Ryan Wersal - Learnings

🗣️ Prompt Engineering: Speaking AI's Language

I went into yesterday and today expecting to dive into prompt engineering - crafting meticulous and targeted AI language to effectively “program” the AI and its responses. However, that is not what happened - at all.

In fact, the prompting exercise was this blog and was created exclusively in Cursor using incredibly simple prompts. Perfectly natural language even! It was hardly programming of any variety.

A few example prompts from the exercise:

I want to create a blog using Hugo.

That got me the blog and even installed the hugo CLI along with the basic scaffolding from initializing a new blog site. However, I had noticed that the About and Archive pages were both showing up in the Archive page listing instead of only blogs. Shockingly, the following prompt resolved the issue:

The archive page is showing up in the archive page.

No material context. No suggestion on what the problem is or a proposed fix. But it figured out the intent and solved the problem by filtering to only blog posts.

Finally, I noticed the default favicon and wanted to use my usual, which is readily fetched from Gravatar. The following prompt knocked out a quick bash script to curl the image and placed it into the right static directory and it was done in about a minute.

Fetch the gravatar for and use it as the site’s favicon.


That takes me into today: what about Cursor Rules and similar more system-style prompts? What are the important traits of successful system prompts?

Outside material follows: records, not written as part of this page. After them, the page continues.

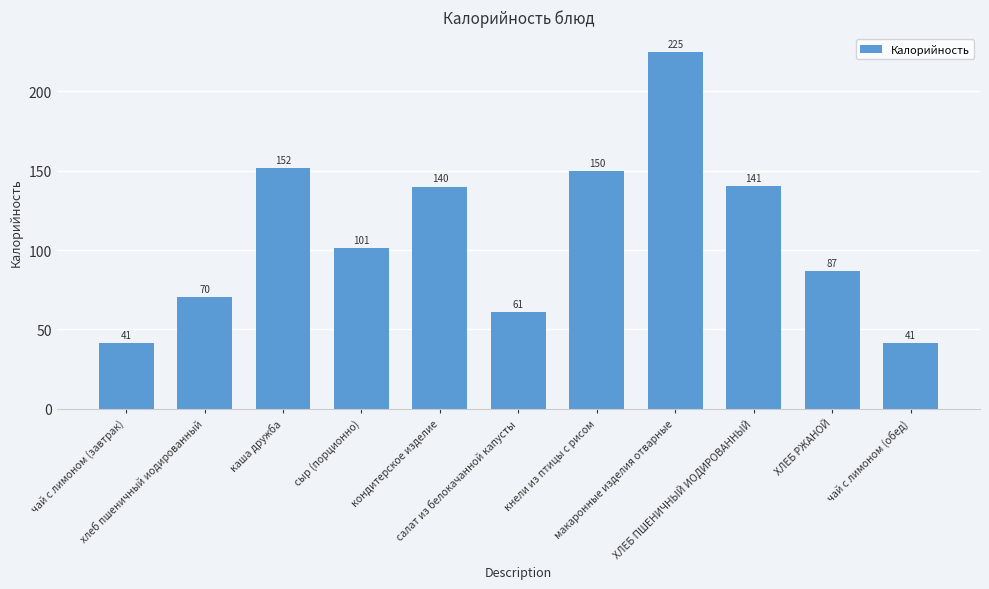

What is the minimum value shown in the chart?

41.1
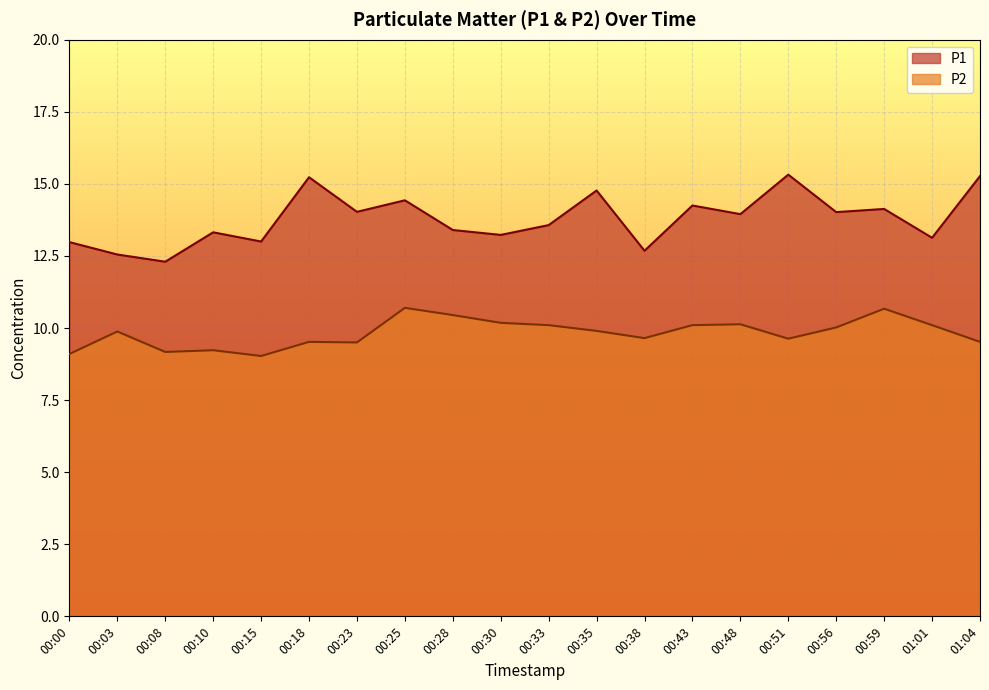

What is the total value across all series at 00:51?

25.0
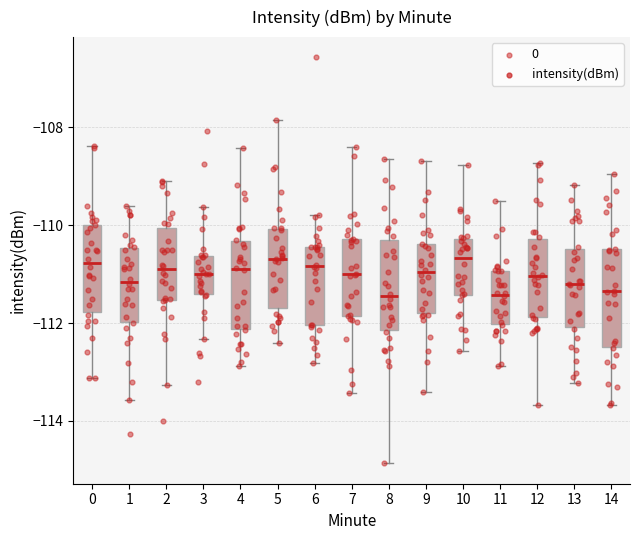

Reading left to right, transcribe this box plot: for each box, give where its median line is, the range the box spans, and where its two whiskers end, as read against the y-axis. The values are not printed on the chart, so give them approximately, as read against the axis.

0: median -110.8, box -111.8 to -110.0, whiskers -113.2 to -108.4
1: median -111.2, box -112.0 to -110.4, whiskers -113.6 to -109.6
2: median -110.8, box -111.6 to -110.0, whiskers -113.2 to -109.0
3: median -111.0, box -111.4 to -110.6, whiskers -112.4 to -109.6
4: median -110.8, box -112.2 to -110.4, whiskers -112.8 to -108.4
5: median -110.6, box -111.6 to -110.0, whiskers -112.4 to -107.8
6: median -110.8, box -112.0 to -110.4, whiskers -112.8 to -109.8
7: median -111.0, box -111.8 to -110.2, whiskers -113.4 to -108.4
8: median -111.4, box -112.2 to -110.2, whiskers -114.8 to -108.6
9: median -111.0, box -111.8 to -110.4, whiskers -113.4 to -108.6
10: median -110.6, box -111.4 to -110.2, whiskers -112.6 to -108.8
11: median -111.4, box -112.0 to -111.0, whiskers -112.8 to -109.6
12: median -111.0, box -111.8 to -110.2, whiskers -113.6 to -108.8
13: median -111.2, box -112.0 to -110.4, whiskers -113.2 to -109.2
14: median -111.4, box -112.4 to -110.4, whiskers -113.6 to -109.0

Fortunately there’s plenty of examples out there. sharkgwy has a repo containing an old version of the v0 prompt. There’s also the System Prompts & Models of AI Tools repo from x1xhlol with an extensive array of system prompts, including a more current v0 prompt.

A few quick takeaways:

  • Most of the prompting feels under prompted. There’s a lot of “whitespace” for the AI to operate in.
  • The minimal prompting is probably for reducing token counts but there are certainly counter examples such as this verbose example of Mermaid in v0’s prompt.
  • The prompt is heavily structured around constraints rather than capabilities. It’s full of “MUST” and “NEVER” statements that define boundaries rather than explaining what’s possible.

OpenAI has a fantastic section on prompt engineering. I found the Few Shot Learning section of particular interest as it explains the example-laden style employed in the system prompts.